Долганов удивленно взглянул на нее, улыбнулся и вдруг тоже взорвался смехом, подпрыгивая на стуле, качаясь, а отсмеявшись, сказал Дмитрию:
– Смешная!
И, подсунув ладони под ляжки себе, обратился к Айно:
– Конечно – глупо! Да ведь мало ли глупостей говоришь. И вы тоже ведь говорите.
Это еще более рассмешило женщину, но Долганов, уже не обращая на нее внимания, смотрел на Дмитрия, как на старого друга, встреча с которым тихо радует его, смотрел и рассказывал:
– У меня – ревматизм, адово ноют ноги. Сидел совершенно зря одиннадцать месяцев в тюрьме. Сыро там, надоело!
Смешная сцена не убавила опасений Клима, что этот человек скажет или сделает какую-нибудь глупость, уже не смешную. Долганов не понравился ему сразу, как только вошел, а особенно с той минуты, когда он подсунул под себя руки, это уж было сделано не с намерением насмешить. Самгин достаточно насмотрелся на чудаковатых людей и был уверен, что чудачество – ставка на внимание, нехитрая игра в оригинальность. Одет был Долганов нелепо, его узкие плечи облекал старенький, измятый сюртук, под сюртуком синяя рубаха-косоворотка, на длинных ногах – серые новенькие брюки из какой-то жесткой материи.

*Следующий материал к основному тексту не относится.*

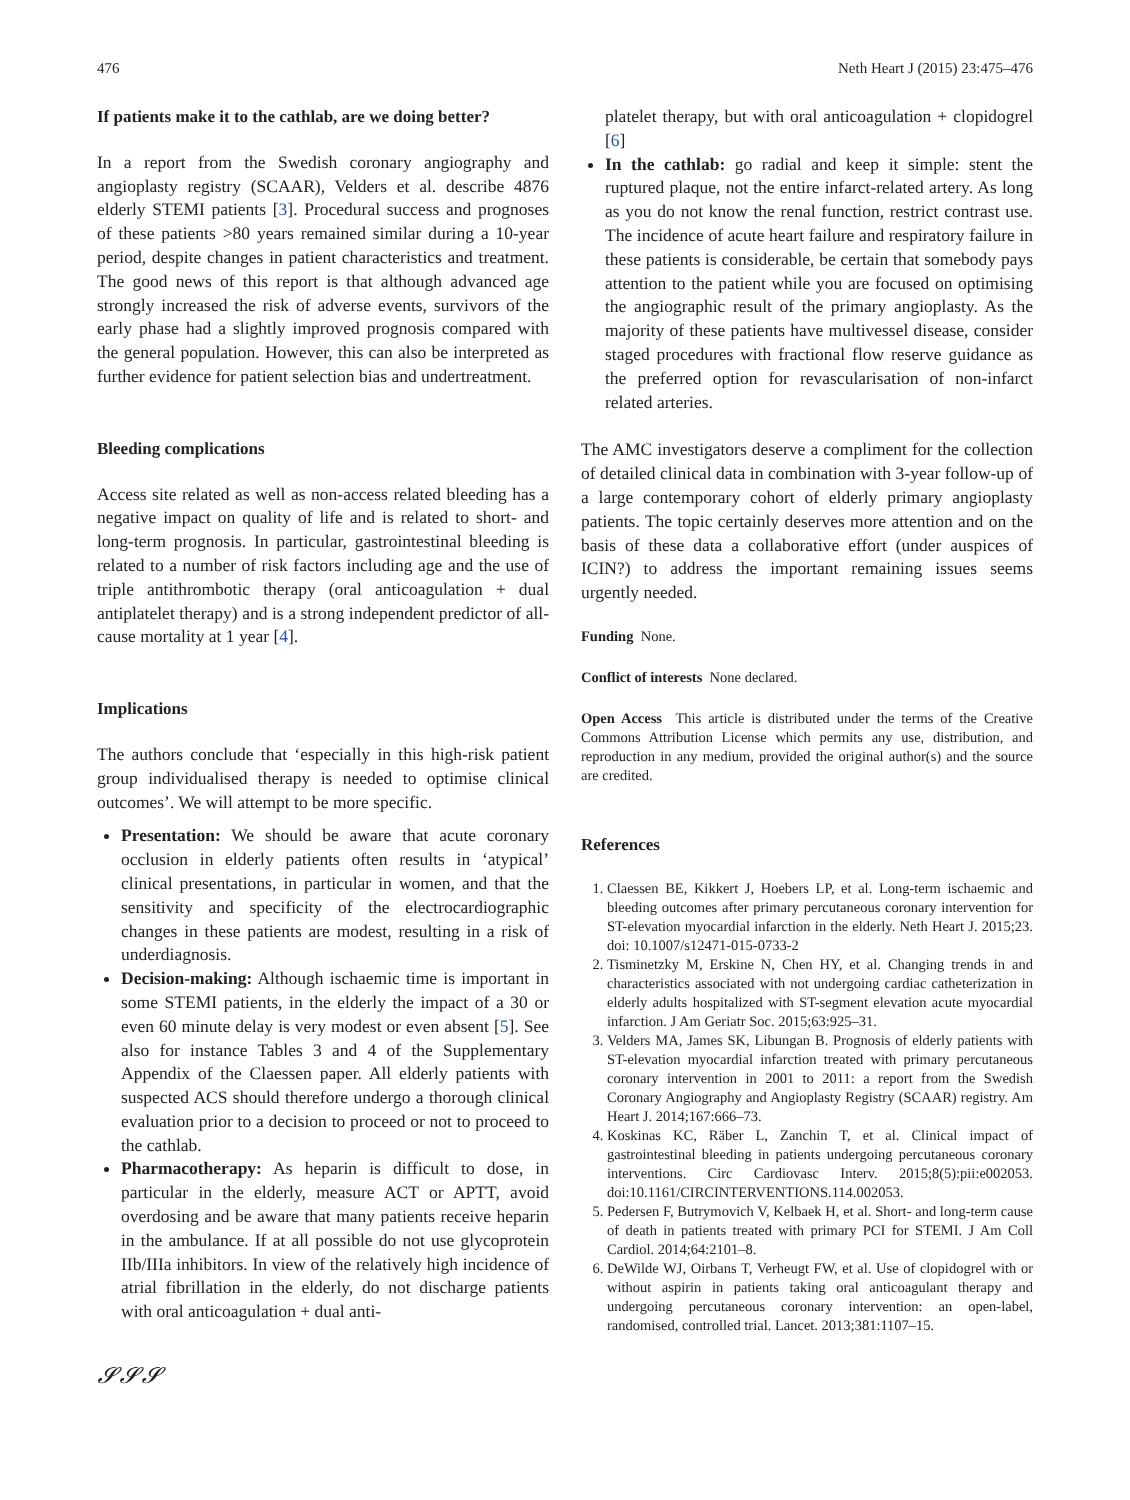476 Neth Heart J (2015) 23:475–476
If patients make it to the cathlab, are we doing better?
In a report from the Swedish coronary angiography and angioplasty registry (SCAAR), Velders et al. describe 4876 elderly STEMI patients [3]. Procedural success and prognoses of these patients >80 years remained similar during a 10-year period, despite changes in patient characteristics and treatment. The good news of this report is that although advanced age strongly increased the risk of adverse events, survivors of the early phase had a slightly improved prognosis compared with the general population. However, this can also be interpreted as further evidence for patient selection bias and undertreatment.
Bleeding complications
Access site related as well as non-access related bleeding has a negative impact on quality of life and is related to short- and long-term prognosis. In particular, gastrointestinal bleeding is related to a number of risk factors including age and the use of triple antithrombotic therapy (oral anticoagulation + dual antiplatelet therapy) and is a strong independent predictor of all-cause mortality at 1 year [4].
Implications
The authors conclude that ‘especially in this high-risk patient group individualised therapy is needed to optimise clinical outcomes’. We will attempt to be more specific.
Presentation: We should be aware that acute coronary occlusion in elderly patients often results in ‘atypical’ clinical presentations, in particular in women, and that the sensitivity and specificity of the electrocardiographic changes in these patients are modest, resulting in a risk of underdiagnosis.
Decision-making: Although ischaemic time is important in some STEMI patients, in the elderly the impact of a 30 or even 60 minute delay is very modest or even absent [5]. See also for instance Tables 3 and 4 of the Supplementary Appendix of the Claessen paper. All elderly patients with suspected ACS should therefore undergo a thorough clinical evaluation prior to a decision to proceed or not to proceed to the cathlab.
Pharmacotherapy: As heparin is difficult to dose, in particular in the elderly, measure ACT or APTT, avoid overdosing and be aware that many patients receive heparin in the ambulance. If at all possible do not use glycoprotein IIb/IIIa inhibitors. In view of the relatively high incidence of atrial fibrillation in the elderly, do not discharge patients with oral anticoagulation + dual anti-
𝓢𝓢𝓢
platelet therapy, but with oral anticoagulation + clopidogrel [6]
In the cathlab: go radial and keep it simple: stent the ruptured plaque, not the entire infarct-related artery. As long as you do not know the renal function, restrict contrast use. The incidence of acute heart failure and respiratory failure in these patients is considerable, be certain that somebody pays attention to the patient while you are focused on optimising the angiographic result of the primary angioplasty. As the majority of these patients have multivessel disease, consider staged procedures with fractional flow reserve guidance as the preferred option for revascularisation of non-infarct related arteries.
The AMC investigators deserve a compliment for the collection of detailed clinical data in combination with 3-year follow-up of a large contemporary cohort of elderly primary angioplasty patients. The topic certainly deserves more attention and on the basis of these data a collaborative effort (under auspices of ICIN?) to address the important remaining issues seems urgently needed.
Funding None.
Conflict of interests None declared.
Open Access This article is distributed under the terms of the Creative Commons Attribution License which permits any use, distribution, and reproduction in any medium, provided the original author(s) and the source are credited.
References
1. Claessen BE, Kikkert J, Hoebers LP, et al. Long-term ischaemic and bleeding outcomes after primary percutaneous coronary intervention for ST-elevation myocardial infarction in the elderly. Neth Heart J. 2015;23. doi: 10.1007/s12471-015-0733-2
2. Tisminetzky M, Erskine N, Chen HY, et al. Changing trends in and characteristics associated with not undergoing cardiac catheterization in elderly adults hospitalized with ST-segment elevation acute myocardial infarction. J Am Geriatr Soc. 2015;63:925–31.
3. Velders MA, James SK, Libungan B. Prognosis of elderly patients with ST-elevation myocardial infarction treated with primary percutaneous coronary intervention in 2001 to 2011: a report from the Swedish Coronary Angiography and Angioplasty Registry (SCAAR) registry. Am Heart J. 2014;167:666–73.
4. Koskinas KC, Räber L, Zanchin T, et al. Clinical impact of gastrointestinal bleeding in patients undergoing percutaneous coronary interventions. Circ Cardiovasc Interv. 2015;8(5):pii:e002053. doi:10.1161/CIRCINTERVENTIONS.114.002053.
5. Pedersen F, Butrymovich V, Kelbaek H, et al. Short- and long-term cause of death in patients treated with primary PCI for STEMI. J Am Coll Cardiol. 2014;64:2101–8.
6. DeWilde WJ, Oirbans T, Verheugt FW, et al. Use of clopidogrel with or without aspirin in patients taking oral anticoagulant therapy and undergoing percutaneous coronary intervention: an open-label, randomised, controlled trial. Lancet. 2013;381:1107–15.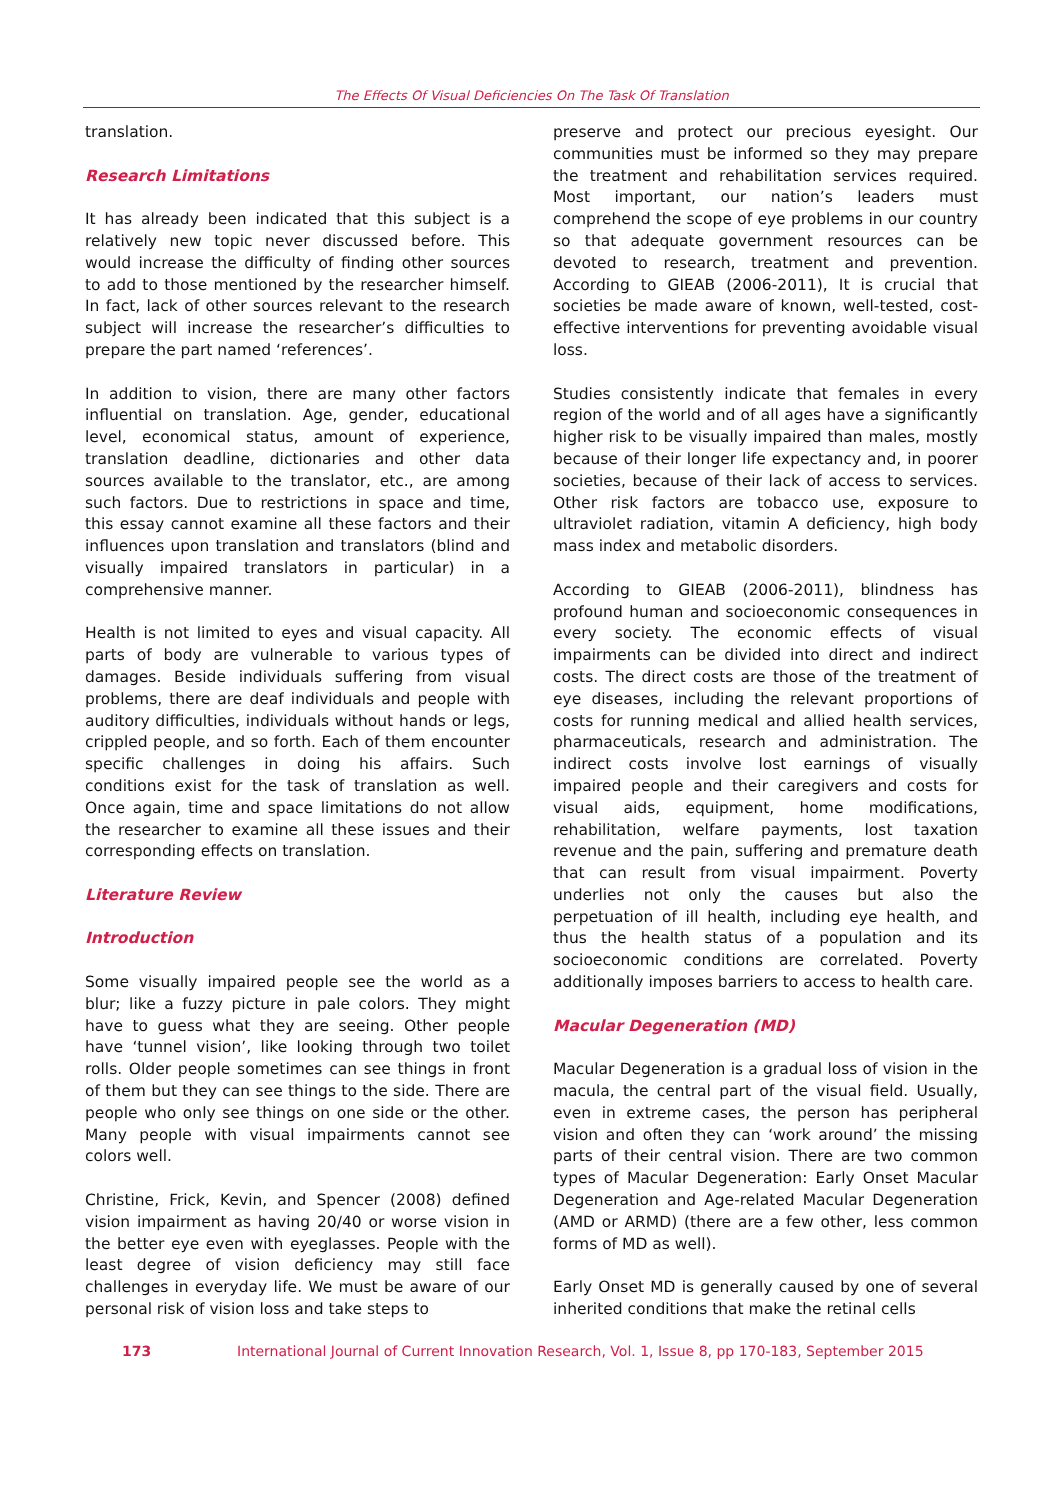The Effects Of Visual Deficiencies On The Task Of Translation
translation.
Research Limitations
It has already been indicated that this subject is a relatively new topic never discussed before. This would increase the difficulty of finding other sources to add to those mentioned by the researcher himself. In fact, lack of other sources relevant to the research subject will increase the researcher’s difficulties to prepare the part named ‘references’.
In addition to vision, there are many other factors influential on translation. Age, gender, educational level, economical status, amount of experience, translation deadline, dictionaries and other data sources available to the translator, etc., are among such factors. Due to restrictions in space and time, this essay cannot examine all these factors and their influences upon translation and translators (blind and visually impaired translators in particular) in a comprehensive manner.
Health is not limited to eyes and visual capacity. All parts of body are vulnerable to various types of damages. Beside individuals suffering from visual problems, there are deaf individuals and people with auditory difficulties, individuals without hands or legs, crippled people, and so forth. Each of them encounter specific challenges in doing his affairs. Such conditions exist for the task of translation as well. Once again, time and space limitations do not allow the researcher to examine all these issues and their corresponding effects on translation.
Literature Review
Introduction
Some visually impaired people see the world as a blur; like a fuzzy picture in pale colors. They might have to guess what they are seeing. Other people have ‘tunnel vision’, like looking through two toilet rolls. Older people sometimes can see things in front of them but they can see things to the side. There are people who only see things on one side or the other. Many people with visual impairments cannot see colors well.
Christine, Frick, Kevin, and Spencer (2008) defined vision impairment as having 20/40 or worse vision in the better eye even with eyeglasses. People with the least degree of vision deficiency may still face challenges in everyday life. We must be aware of our personal risk of vision loss and take steps to
preserve and protect our precious eyesight. Our communities must be informed so they may prepare the treatment and rehabilitation services required. Most important, our nation’s leaders must comprehend the scope of eye problems in our country so that adequate government resources can be devoted to research, treatment and prevention. According to GIEAB (2006-2011), It is crucial that societies be made aware of known, well-tested, cost-effective interventions for preventing avoidable visual loss.
Studies consistently indicate that females in every region of the world and of all ages have a significantly higher risk to be visually impaired than males, mostly because of their longer life expectancy and, in poorer societies, because of their lack of access to services. Other risk factors are tobacco use, exposure to ultraviolet radiation, vitamin A deficiency, high body mass index and metabolic disorders.
According to GIEAB (2006-2011), blindness has profound human and socioeconomic consequences in every society. The economic effects of visual impairments can be divided into direct and indirect costs. The direct costs are those of the treatment of eye diseases, including the relevant proportions of costs for running medical and allied health services, pharmaceuticals, research and administration. The indirect costs involve lost earnings of visually impaired people and their caregivers and costs for visual aids, equipment, home modifications, rehabilitation, welfare payments, lost taxation revenue and the pain, suffering and premature death that can result from visual impairment. Poverty underlies not only the causes but also the perpetuation of ill health, including eye health, and thus the health status of a population and its socioeconomic conditions are correlated. Poverty additionally imposes barriers to access to health care.
Macular Degeneration (MD)
Macular Degeneration is a gradual loss of vision in the macula, the central part of the visual field. Usually, even in extreme cases, the person has peripheral vision and often they can ‘work around’ the missing parts of their central vision. There are two common types of Macular Degeneration: Early Onset Macular Degeneration and Age-related Macular Degeneration (AMD or ARMD) (there are a few other, less common forms of MD as well).
Early Onset MD is generally caused by one of several inherited conditions that make the retinal cells
173 International Journal of Current Innovation Research, Vol. 1, Issue 8, pp 170-183, September 2015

Лицо тоже измятое, серое, с негустой порослью волос лубочного цвета, на подбородке волосы обещали вырасти острой бородою; по углам очень красивого рта свешивались – и портили рот – длинные, жидкие усы. Но старообразное и очень подвижное лицо это освещали приятные глаза, живые, усмешливые, золотистого цвета.
«Девичьи, глупые глаза», – определил Самгин, слушая гибкий басок Долганова.
– Развлекался только ссорами с начальником, лентяишко такой, пьяница, изображает чудовище, шляется по камерам, «иский, кого поглотити», скандалит, как в трактире. Я его дразню: «Перестаньте бурбошку играть, это у вас от скуки, а в сущности, вы не плохой парень, хотя – пехота». А он – сапером был и страшно сердился, что я его пехотой зову. Кричит: «Я вам не парень, я втрое старше вас!» Долго мы состязались, потом он говорит: «Вы, Долганов, престиж мой подрываете, какого черта!» Ну, посмеялись мы; конечно, тихонько смеемся, чтобы престиж не пострадал. Уговорил я его переплетную мастерскую наладить…
Айно, облокотясь на стол, слушала приоткрыв рот, с явным недоумением на лице. Она была в черном платье, с большими, точно луковки, пуговицами на груди, подпоясана светло-зеленым кушаком, концы его лежали на полу.